TERESA MOLERES
SORBURUA

Jardines medievales

En los huertos cerrados de los monasterios y jardines medievales abundaban las higueras, los albaricoques, la viña en parra y el lúpulo. Las higueras se colocaban en un muro al sur del hortus conclusus, ese huerto cerrado que tenían estos lugares. Además, para protegerlas, se las situaba cerca de la chimenea o del calor que genera el estiércol al descomponerse. Como las flores del albaricoque son muy sensibles a las heladas tempranas de primavera, la costumbre era colocar el árbol sobre una empalizada sujeta al muro que siempre debía estar al sur. La viña, introducida por los romanos y procedente de climas más atemperados, se cultivaba en parras sujetas a las paredes más abrigadas y soleadas.

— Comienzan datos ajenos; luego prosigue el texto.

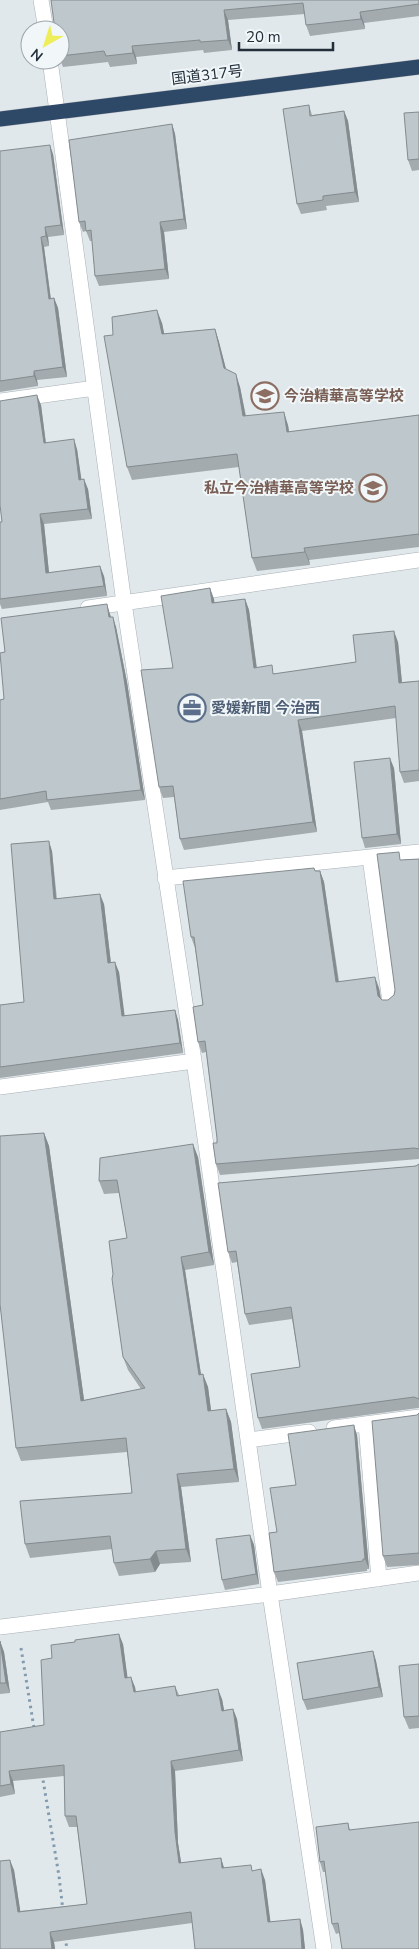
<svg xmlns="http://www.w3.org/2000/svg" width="419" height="1949" font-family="'Nunito Sans','Noto Sans JP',sans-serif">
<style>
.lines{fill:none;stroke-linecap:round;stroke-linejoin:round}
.minor-casing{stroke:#a8b0b6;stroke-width:16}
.highway-casing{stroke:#c1c5c8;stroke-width:16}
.path{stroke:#829bae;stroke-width:3;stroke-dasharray:2.5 4;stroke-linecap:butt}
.minor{stroke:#fff;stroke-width:15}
.highway{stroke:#2e4867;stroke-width:15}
.wall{fill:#a3abaf}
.shaded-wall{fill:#848b8f}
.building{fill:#bdc7cc;stroke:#848b8f}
.labels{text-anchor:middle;stroke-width:4;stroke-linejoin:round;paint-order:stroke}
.street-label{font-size:15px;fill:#222f3b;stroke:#f1f6f8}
.education-label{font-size:15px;font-weight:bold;fill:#785e54;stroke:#f1f6f8;text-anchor:start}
.service-label{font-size:15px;font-weight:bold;fill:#4e5e75;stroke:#f1f6f8;text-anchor:start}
</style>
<rect width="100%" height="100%" fill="#e1e8eb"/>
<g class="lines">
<g class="minor-casing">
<path id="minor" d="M 41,0 L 46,30
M 50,60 L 124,603 L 194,1061 L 270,1594 L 324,1949
M 0,401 L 95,388
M 88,608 L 419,560
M 370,858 L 390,1002
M 165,878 L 419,852
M 0,1087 L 194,1061
M 366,1424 L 379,1579
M 334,1428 L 419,1417
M 248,1440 L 309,1432
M 0,1627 L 270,1594 L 419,1573"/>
</g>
<g class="highway-casing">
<path id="highway" d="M 0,119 L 419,67"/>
</g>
<path class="path" d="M 21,1648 L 34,1728
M 42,1774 L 59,1876 L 63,1911
M 65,1937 L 67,1949"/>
<use href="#minor" class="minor"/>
<use href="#highway" class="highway"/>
</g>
<path class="wall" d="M 51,0 L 419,0 L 419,16 L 364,23 L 365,29 L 310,36 L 306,25 L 305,14 L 228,20 L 232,50 L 204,53 L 203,50 L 136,57 L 137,64 L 110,67 L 108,62 L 63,67 L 60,59 L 60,30 Z
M 309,105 L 312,115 L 344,111 L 348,121 L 359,202 L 326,206 L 327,210 L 301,214 L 297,204 Z
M 419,112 L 419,170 L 412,171 L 408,160 Z
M 172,124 L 175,134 L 187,229 L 164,232 L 169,279 L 99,286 L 95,276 L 92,241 L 90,241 L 86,231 L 83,232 L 79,222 Z
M 0,151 L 53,154 L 64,235 L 48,237 L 49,246 L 44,247 L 51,299 L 54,298 L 58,308 L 67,377 L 37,380 L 38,386 L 0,392 Z
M 162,323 L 164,334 L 215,329 L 219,342 L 226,369 L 240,387 L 246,416 L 288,425 L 289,432 L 419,415 L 419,547 L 309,560 L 310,565 L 257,571 L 252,558 L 239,467 L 132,480 L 127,467 L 113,335 Z
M 41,405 L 46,443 L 77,449 L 81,480 L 88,489 L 92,519 L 44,524 L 49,572 L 104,576 L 107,596 L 2,609 L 0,604 L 0,522 L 2,522 Z
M 210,588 L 214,603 L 245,599 L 249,610 L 257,668 L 275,674 L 356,662 L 398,642 L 402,682 L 419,681 L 419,781 L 404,783 L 400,772 L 396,718 L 302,731 L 317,832 L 184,850 L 180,839 L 174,797 L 163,798 L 159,787 L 173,668 Z
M 110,614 L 111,617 L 116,627 L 127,682 L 145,800 L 51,810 L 48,802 L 0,810 L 0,700 L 4,699 L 5,652 Z
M 394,768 L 401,844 L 365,848 L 362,838 Z
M 52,851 L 57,899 L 104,904 L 111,963 L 119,972 L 124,1016 L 175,1010 L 178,1020 L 183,1053 L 0,1078 L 0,1005 L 24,1002 Z
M 419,859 L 419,1159 L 220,1175 L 216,1164 L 217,1138 L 206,1052 L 202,1053 L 198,1042 L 203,1005 L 195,948 L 191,937 L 316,871 L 320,871 L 324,882 L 339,981 L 379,988 L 381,998 L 382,1000 L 388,1000 L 394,995 L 395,990 L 402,860 Z
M 44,1133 L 49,1146 L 84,1400 L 141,1389 L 128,1370 L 123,1357 L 127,1238 L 119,1193 L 104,1194 L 99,1181 L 198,1157 L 214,1265 L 185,1270 L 201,1374 L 208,1387 L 211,1411 L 226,1409 L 231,1422 L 239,1482 L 181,1487 L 191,1562 L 160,1564 L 155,1572 L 119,1576 L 114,1563 L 112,1549 L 30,1558 L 25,1544 L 132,1493 L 127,1452 L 21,1461 L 16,1448 Z
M 419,1164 L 419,1408 L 418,1408 L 262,1429 L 258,1418 L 300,1367 L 292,1319 L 249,1325 L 245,1314 L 237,1262 L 232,1263 L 228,1252 Z
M 419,1413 L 419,1565 L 387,1567 L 383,1556 L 417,1415 Z
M 357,1435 L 369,1569 L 367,1569 L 367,1571 L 278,1582 L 274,1572 L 296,1485 Z
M 250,1535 L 254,1545 L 259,1584 L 225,1590 L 222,1580 Z
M 0,1641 L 4,1652 L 10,1693 L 0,1694 Z
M 123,1644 L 127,1677 L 135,1687 L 136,1692 L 175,1686 L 179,1695 L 222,1699 L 224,1710 L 233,1709 L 237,1719 L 243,1761 L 175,1771 L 178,1843 L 181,1863 L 221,1858 L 224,1868 L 253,1871 L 265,1880 L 270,1922 L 300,1919 L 303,1930 L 305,1949 L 195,1949 L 192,1923 L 54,1942 L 55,1949 L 0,1949 L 14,1870 L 20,1911 L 87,1904 L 77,1827 L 69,1827 L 65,1816 L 64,1776 L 13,1781 L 15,1794 L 0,1797 L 0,1732 L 44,1725 L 52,1658 Z
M 373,1651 L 376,1661 L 383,1697 L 307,1710 L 303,1700 Z
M 419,1664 L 419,1728 L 409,1729 L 404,1717 Z
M 348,1823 L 350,1830 L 339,1933 L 336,1934 L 332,1924 L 326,1872 L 323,1872 L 320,1862 Z"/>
<path class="shaded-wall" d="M 224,10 L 228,20 L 232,50 L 228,40 Z
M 360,12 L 364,23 L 365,29 L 361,19 Z
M 132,46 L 136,57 L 137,64 L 133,53 Z
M 344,111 L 348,121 L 359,202 L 355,192 Z
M 172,124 L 175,134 L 187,229 L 184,219 Z
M 50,145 L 53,154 L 64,235 L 61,225 Z
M 160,222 L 164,232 L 169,279 L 165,269 Z
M 45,227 L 48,237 L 49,246 L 46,236 Z
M 41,237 L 44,247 L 52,309 L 49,299 Z
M 54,298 L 58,308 L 67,377 L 63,367 Z
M 157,310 L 162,323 L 167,347 L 162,334 Z
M 215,329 L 219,342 L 229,381 L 224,368 Z
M 34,371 L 37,380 L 38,386 L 34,376 Z
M 236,374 L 240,387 L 248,429 L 243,416 Z
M 37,395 L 41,405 L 47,453 L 44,443 Z
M 284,412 L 288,425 L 291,445 L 287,432 Z
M 74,439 L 77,449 L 83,490 L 79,480 Z
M 84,479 L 88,489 L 92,519 L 88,509 Z
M 40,514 L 44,524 L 50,583 L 46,573 Z
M 304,548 L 309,560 L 310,565 L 305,552 Z
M 100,566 L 104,576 L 107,596 L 104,586 Z
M 210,588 L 214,599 L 216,614 L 212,603 Z
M 245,599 L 249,610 L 258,679 L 254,668 Z
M 107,604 L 110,614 L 113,627 L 109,617 Z
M 113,617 L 116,627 L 127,682 L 145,800 L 141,790 Z
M 394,631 L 398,642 L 403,694 L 399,683 Z
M 298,720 L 302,731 L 317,832 L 313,822 Z
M 390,758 L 394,768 L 401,844 L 397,834 Z
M 49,841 L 52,851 L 57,909 L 54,899 Z
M 320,871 L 324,882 L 340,993 L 336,982 Z
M 100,894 L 104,904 L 112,973 L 108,963 Z
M 115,962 L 119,972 L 126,1026 L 122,1016 Z
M 375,977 L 379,988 L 382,1007 L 378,996 Z
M 175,1010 L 178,1020 L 183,1053 L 180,1043 Z
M 44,1133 L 49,1146 L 86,1414 L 81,1401 Z
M 193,1144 L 198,1157 L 214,1265 L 209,1252 Z
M 181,1257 L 185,1270 L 203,1388 L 199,1375 Z
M 203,1374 L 208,1387 L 213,1425 L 208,1411 Z
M 226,1409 L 231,1422 L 239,1482 L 234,1469 Z
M 354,1425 L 357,1435 L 369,1569 L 365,1559 Z
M 177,1474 L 181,1487 L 191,1562 L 186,1549 Z
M 250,1535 L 254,1545 L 259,1584 L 256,1574 Z
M 156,1551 L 160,1564 L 155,1572 L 150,1559 Z
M 119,1634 L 123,1644 L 129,1688 L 125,1678 Z
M 0,1641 L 4,1652 L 10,1693 L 6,1683 Z
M 373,1651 L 376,1661 L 383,1697 L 379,1687 Z
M 131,1677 L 135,1687 L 137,1703 L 134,1692 Z
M 218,1689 L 222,1699 L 226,1721 L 222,1711 Z
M 233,1709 L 237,1719 L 243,1761 L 239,1750 Z
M 171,1761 L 175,1771 L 178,1843 L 183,1874 L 179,1863 L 175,1832 Z
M 9,1771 L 13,1781 L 15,1794 L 11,1784 Z
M 221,1858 L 224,1868 L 222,1868 Z
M 10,1860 L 14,1870 L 22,1922 L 18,1912 Z
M 261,1869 L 265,1880 L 272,1933 L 268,1922 Z
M 300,1919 L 303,1930 L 305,1949 L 302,1949 Z
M 50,1932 L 54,1942 L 55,1949 L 52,1949 Z"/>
<path class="building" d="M 51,0 L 419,0 L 419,4 L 360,12 L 361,19 L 306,25 L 303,3 L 224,10 L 228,40 L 200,42 L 200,40 L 132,46 L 133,53 L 106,56 L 104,51 L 60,56 L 60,30 L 55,30 Z
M 309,105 L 310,116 L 344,111 L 355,192 L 323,196 L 323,200 L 297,204 L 283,109 Z
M 419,112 L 419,159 L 408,160 L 404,113 Z
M 172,124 L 184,219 L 160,222 L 165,269 L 95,276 L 91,230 L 86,231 L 85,221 L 79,222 L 69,140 Z
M 50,145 L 61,225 L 45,227 L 46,236 L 41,237 L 49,299 L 54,298 L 63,367 L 34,371 L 34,376 L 0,381 L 0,151 Z
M 157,310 L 162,334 L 215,329 L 224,368 L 236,374 L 243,416 L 284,412 L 287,432 L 419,415 L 419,534 L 304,548 L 305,552 L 252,558 L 237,454 L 127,467 L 104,336 L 113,335 L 112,317 Z
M 37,395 L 44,443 L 74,439 L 79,480 L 84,479 L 88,509 L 40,514 L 46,573 L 100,566 L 104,586 L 0,599 L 0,522 L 2,522 L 0,505 L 0,401 Z
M 210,588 L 212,603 L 245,599 L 254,668 L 272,665 L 273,674 L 356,662 L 353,635 L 394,631 L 399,683 L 419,681 L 419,770 L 400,772 L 395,706 L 298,720 L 313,822 L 180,839 L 173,786 L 159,787 L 141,670 L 173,668 L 161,596 Z
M 107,604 L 109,617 L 113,617 L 123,672 L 141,790 L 47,800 L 46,791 L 0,799 L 0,700 L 4,699 L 0,653 L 5,652 L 1,618 Z
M 390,758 L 397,834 L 362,838 L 354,762 Z
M 49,841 L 54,899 L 100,894 L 108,963 L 115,962 L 122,1016 L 175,1010 L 180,1043 L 0,1067 L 0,1005 L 24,1002 L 11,844 Z
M 399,852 L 400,860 L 419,859 L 419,1149 L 414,1148 L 216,1164 L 213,1143 L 217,1143 L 217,1138 L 205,1041 L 198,1042 L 193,1007 L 203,1005 L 194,937 L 191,937 L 183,881 L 314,868 L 315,871 L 320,871 L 336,982 L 375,977 L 378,996 L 382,1000 L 388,1000 L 394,995 L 395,990 L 377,854 Z
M 44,1133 L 81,1401 L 145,1388 L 123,1357 L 112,1279 L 113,1274 L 109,1241 L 127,1238 L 117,1180 L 99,1181 L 100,1158 L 193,1144 L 209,1252 L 181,1257 L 199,1375 L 203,1374 L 208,1411 L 226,1409 L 234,1469 L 177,1474 L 186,1549 L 156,1551 L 150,1559 L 114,1563 L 110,1536 L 25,1544 L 20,1501 L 132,1493 L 126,1438 L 16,1448 L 0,1304 L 0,1136 Z
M 419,1164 L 419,1399 L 414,1397 L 258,1418 L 251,1374 L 300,1367 L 291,1307 L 245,1314 L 236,1251 L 228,1252 L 218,1183 L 416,1166 Z
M 419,1413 L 419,1553 L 383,1556 L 372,1421 L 417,1415 Z
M 354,1425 L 365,1559 L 363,1559 L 363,1561 L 274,1572 L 269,1533 L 277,1532 L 270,1488 L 296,1485 L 288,1434 Z
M 250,1535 L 256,1574 L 222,1580 L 216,1539 Z
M 119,1634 L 125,1678 L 131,1677 L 134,1692 L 175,1686 L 177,1696 L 218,1689 L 222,1711 L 233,1709 L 239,1750 L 171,1761 L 175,1832 L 179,1863 L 221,1858 L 222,1868 L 251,1865 L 252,1871 L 261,1869 L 268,1922 L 300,1919 L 302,1949 L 195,1949 L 191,1912 L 50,1932 L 52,1949 L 0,1949 L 0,1861 L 10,1860 L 18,1912 L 87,1904 L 76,1816 L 65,1816 L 64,1765 L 9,1771 L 11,1784 L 0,1786 L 0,1732 L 44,1725 L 41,1660 L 52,1658 L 51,1645 L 75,1642 L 75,1640 Z
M 0,1641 L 6,1683 L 0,1683 Z
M 373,1651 L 379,1687 L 303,1700 L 297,1663 Z
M 419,1664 L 419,1716 L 404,1717 L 399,1666 Z
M 419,1822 L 419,1949 L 342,1949 L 338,1923 L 332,1924 L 324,1861 L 320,1862 L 316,1827 L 348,1823 L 349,1830 Z"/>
<defs>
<g id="school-ring" transform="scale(1.4375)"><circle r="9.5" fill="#f1f6f8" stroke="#8d6e63" stroke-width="1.5"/><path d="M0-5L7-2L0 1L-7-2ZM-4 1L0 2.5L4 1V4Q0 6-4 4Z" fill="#8d6e63"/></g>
<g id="office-ring" transform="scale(1.4375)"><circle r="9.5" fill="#f1f6f8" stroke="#5c6f8a" stroke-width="1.5"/><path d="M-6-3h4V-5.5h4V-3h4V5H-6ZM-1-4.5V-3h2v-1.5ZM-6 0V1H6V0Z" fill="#5c6f8a"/></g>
</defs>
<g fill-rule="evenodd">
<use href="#school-ring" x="265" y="396"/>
<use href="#school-ring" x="373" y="488"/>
<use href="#office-ring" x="192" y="708"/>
</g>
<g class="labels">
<g class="street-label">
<text transform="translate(207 75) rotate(-7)" y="5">国道317号</text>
</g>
<g class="education-label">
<text x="284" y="401">今治精華高等学校</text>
<text x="354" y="493" text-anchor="end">私立今治精華高等学校</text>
</g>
<g class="service-label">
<text x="211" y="713">愛媛新聞 今治西</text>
</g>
</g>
<g transform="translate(45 45) rotate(219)"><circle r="24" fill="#f1f6f8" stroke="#9ea6ac"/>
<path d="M0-4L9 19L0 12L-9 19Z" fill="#eeee5c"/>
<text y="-8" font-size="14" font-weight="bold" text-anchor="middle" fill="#222f3b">N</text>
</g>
<path d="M239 42v8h94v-8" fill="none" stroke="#222f3b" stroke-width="2.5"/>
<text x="246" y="42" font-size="15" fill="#222f3b" stroke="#f1f6f8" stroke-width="4" paint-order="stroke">20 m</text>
</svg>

El lúpulo (Humulus lupulus) figuraba entre las plantas medicinales cultivadas en tiesto como la caléndula y el malvavisco de propiedades emolientes. Hasta que no se conocieron las virtudes del lúpulo para aromatizar la cerveza, sus brotes se cocinaban como espárragos según la costumbre romana. En la jardinería moderna se utiliza para aclarar un lugar sombreado aprovechando el follaje dorado de la variedad Aureas.

Entre las flores, las reinas indiscutibles eran la azucena (Lilium candidum), la rosas salvajes o caninas como la Rosa gallica y la nigella (Nigella damascena). Son flores simbólicas: la azucena representaba la pureza de la Virgen; la rosa, la sangre de Cristo, y la nigella, la flor de Siria introducida por los cruzados.

Para cultivar nuestro rincón medieval en el jardín, escogeremos azucenas y nigellas. Las primeras necesitan sol y suelo calcáreo. Para que su floración resulte espectacular es conveniente plantarlas de cinco en cinco con una distancia entre ellas de 30 centímetros.

La nigella, como flor anual, se siembra directamente en la tierra para que su floración dure todo el verano. Cada semilla requiere un cuadrado de 20 cms de lado. Además, se pueden recoger las semillas para cultivarlas el próximo año. A estas flores, en los jardines medievales se les añadían especies salvajes como capuchinas o el iris –escogido por los reyes franceses en su escudo de armas–, peonias y sobre todo las digitales, que se introducían desde los campos vecinos con la facultad de autosembrarse.